The whole system shares some characteristics with the World Cafe, a meeting process in which participants sit at round tables and in which group comments are recorded. But, according to Lind, there are crucial differences as well. "World Cafe is a great process, but it's a manual process," Lind said. "It takes time." The use of technology such as interactive meeting software, Lind said, can greatly compress the amount of time it takes for group alignment to occur - especially during senior-leadership meetings, where the stakes are high and time is precious.

Plus, the costs of using the technology have decreased as laptops have become less expensive, and it has become more common for many people at meetings to have their own laptops, Lind said.

Using fast-feedback technology is not inexpensive, but it can cost less than hiring a keynote speaker, Lind said. "Companies that use [the software] sometimes bring in subject-matter experts, but rarely bring in big-name speakers," he said. "Most of the people we are involved with decide that the experts are already in the room."


Take Away
Lenny Lind is a pioneer in the field of integrating technology with large group dynamics, but even he never dreamed his methods would be applied to a group of nearly 4,500 people.
But that was the size of the crowd that gathered at the Javits Center in New York City in July 2002 for a meeting that gave residents of the city and surrounding area an opportunity to respond to proposals for the redevelopment of the World Trade Center site.
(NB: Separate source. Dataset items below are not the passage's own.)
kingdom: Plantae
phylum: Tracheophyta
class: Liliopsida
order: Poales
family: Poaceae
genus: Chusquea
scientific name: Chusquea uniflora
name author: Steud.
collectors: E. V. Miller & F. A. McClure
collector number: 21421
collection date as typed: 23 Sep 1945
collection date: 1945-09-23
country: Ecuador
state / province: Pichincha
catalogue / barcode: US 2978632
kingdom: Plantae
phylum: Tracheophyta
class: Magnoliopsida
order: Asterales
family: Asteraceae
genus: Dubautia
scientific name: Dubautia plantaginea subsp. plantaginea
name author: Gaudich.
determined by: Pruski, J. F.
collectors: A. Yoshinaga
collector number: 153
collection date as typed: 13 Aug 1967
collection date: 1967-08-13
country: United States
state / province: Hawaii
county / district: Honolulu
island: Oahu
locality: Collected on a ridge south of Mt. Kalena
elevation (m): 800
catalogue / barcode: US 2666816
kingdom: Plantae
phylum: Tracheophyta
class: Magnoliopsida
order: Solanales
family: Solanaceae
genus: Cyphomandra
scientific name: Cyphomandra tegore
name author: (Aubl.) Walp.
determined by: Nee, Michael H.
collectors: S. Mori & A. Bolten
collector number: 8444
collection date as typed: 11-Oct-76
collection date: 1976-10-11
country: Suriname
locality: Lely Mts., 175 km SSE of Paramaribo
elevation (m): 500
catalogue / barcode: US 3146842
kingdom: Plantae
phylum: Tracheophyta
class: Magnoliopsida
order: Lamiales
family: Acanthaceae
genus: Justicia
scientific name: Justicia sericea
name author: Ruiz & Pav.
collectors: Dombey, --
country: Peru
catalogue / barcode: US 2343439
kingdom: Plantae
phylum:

CoVision provided its fast-feedback system, placing networked laptop computers on 500 tables. As a result of the event, called "Listening to the City," officials made substantial changes to their proposed plans.

Other high-profile meetings supported by CoVision include:

  • Lance Armstrong Foundation LIVESTRONG Summit: At a 2006 gathering in Austin, more than 700 cancer survivors and caretakers discussed what they considered the biggest obstacles in their experience with cancer. The format allowed participants to discuss sensitive topics in small groups - and also helped a clear, shared vision to emerge.
  • The 2005 Davos World Economic Forum: A meeting of 700 world leaders used CoVision's accelerated-feedback methodology to quickly prioritize the most urgent problems facing world leaders.
  • Clinton Global Initiative: The first and second Clinton Global Initiative conferences, convened by former President Bill Clinton in 2005 and 2006, respectively, brought together 1,000 leaders from around the world to talk about problems such as world poverty and climate change - helped along by fast feedback.